Northland motorbike touring business Open Road says it thought the entire sector was getting a break when the announcement was made — until it saw that help was confined to the five regions.
“So it was with anger and disbelief we saw that this relief package is again not open to the whole country. The fact the whole of the North Island is ineligible certainly made a WTF moment,” said the firm’s co-owner Lance Mitchell.
“We don’t deny that Queenstown has done it hard, but so have we all. How can the Government in all conscience overlook the entire North Island?” The funding should be open to any tourism business that fits the criteria — a high reliance on international tourism — not just certain areas, he said.
“At least they [ the South Island] have had some local business; we have had zero.” Tourism Industry Aotearoa ( TIA) and the Auckland Tourism Regional Forum have called for a rethink on the funding.
Tourism Minister Stuart Nash has not yet responded to Herald requests for comment.
OpenRoad provided boutique guided motorcycle tours for international tourists before the pandemic but has had just one client in the past two years. In spite of trying, it couldn’t move to the domestic market.
“We have had to mothball our business while retaining our fleet of motorcycles until such time when we can reopen — if we can reopen,” said Mitchell. “Our mental health and our financial health have suffered. All through this pandemic, we have continually been kicked when we’re down.”
Nash announced last week that tourism businesses that existed before the pandemic are eligible for grants worth two weeks of pre-Covid revenue, between $10,000 and $50,000 each, if they had a 50 per cent drop in annual revenue compared to 2019-20 levels.
The grants could be used to refresh facilities or marketing, train and hire staff, or source new stock in readiness for opening and will be administered by five South Island agencies.

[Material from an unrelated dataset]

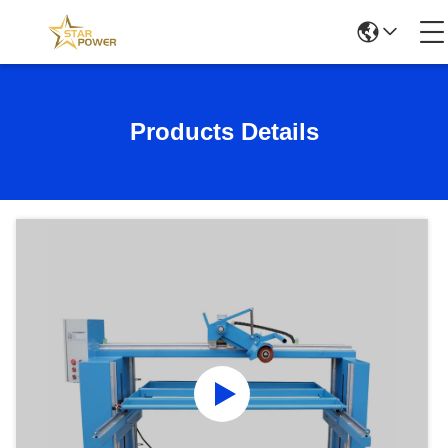
Products Details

Nash says the Government has invested $600m in targeted support to tourism, on top of broad-based support through the wage subsidy, resurgence support payment and other funds to help jobs and businesses.

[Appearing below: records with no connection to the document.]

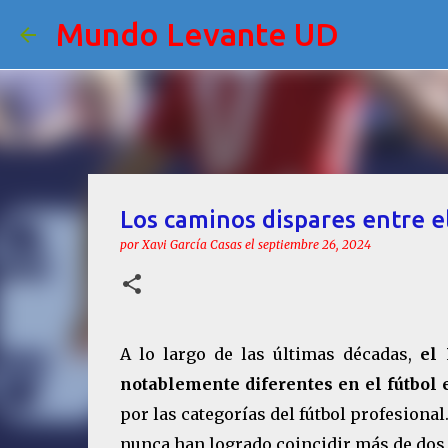
Mundo Levante UD
Los caminos dispares entre e
por
Xavi García Casas
el
septiembre 26, 2024
A lo largo de las últimas décadas,
el
notablemente diferentes en el fútbol
por las categorías del fútbol profesiona
nunca han logrado coincidir más de dos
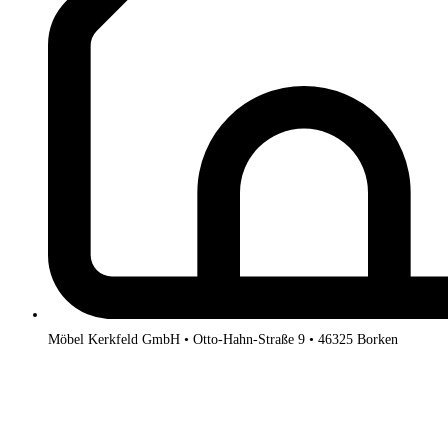
Möbel Kerkfeld GmbH • Otto-Hahn-Straße 9 • 46325 Borken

Funding of some big “strategic” tourism businesses, some owned by rich-listers, came in for criticism in 2020.
TIA communications manager Ann-Marie Johnson said the kickstart funds should be extended to more regions.
The fund was created a year ago, pending the reopening of New Zealand’s border.

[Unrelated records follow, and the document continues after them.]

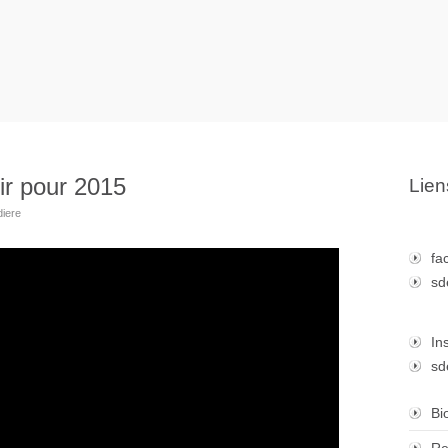
ir pour 2015
Lien
diere
fa
sd
In
sd
Bi
Re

After another summer of reduced trade, many tourism businesses across the whole country would easily meet the kick-start criteria of a 50 per cent drop in annual revenue compared to 2019-20 levels.
TIA wants a further $100m of kickstart grants available to tourism operators across New Zealand. One potential source of funds is as-yet unspent money from the Government’s $200m Tourism Communities Support, Recovery and Re-set Plan, said Johnston.
“An investment in the industry by the Government at this point will be amply repaid in tourism’s renewed contribution to our economy and our communities,” she said.
Gavin Oliver, co-founder of EcoZip Adventures, and chairman of the Auckland Tourism Regional Forum, said he wholly supported TIA’s push to broaden the funding.
“While the five regions in the kickstart programme may be less economically diverse, and therefore more heavily reliant on tourism, the impact of the border closure has been devastating nationally.”
In its current form, he said, the programme essentially penalised tourism businesses for being in places such as Hawke’s Bay, Rotorua or Auckland.
“The impact of the border closure on these businesses has been no less acute than on their peers in the kickstarter regions.”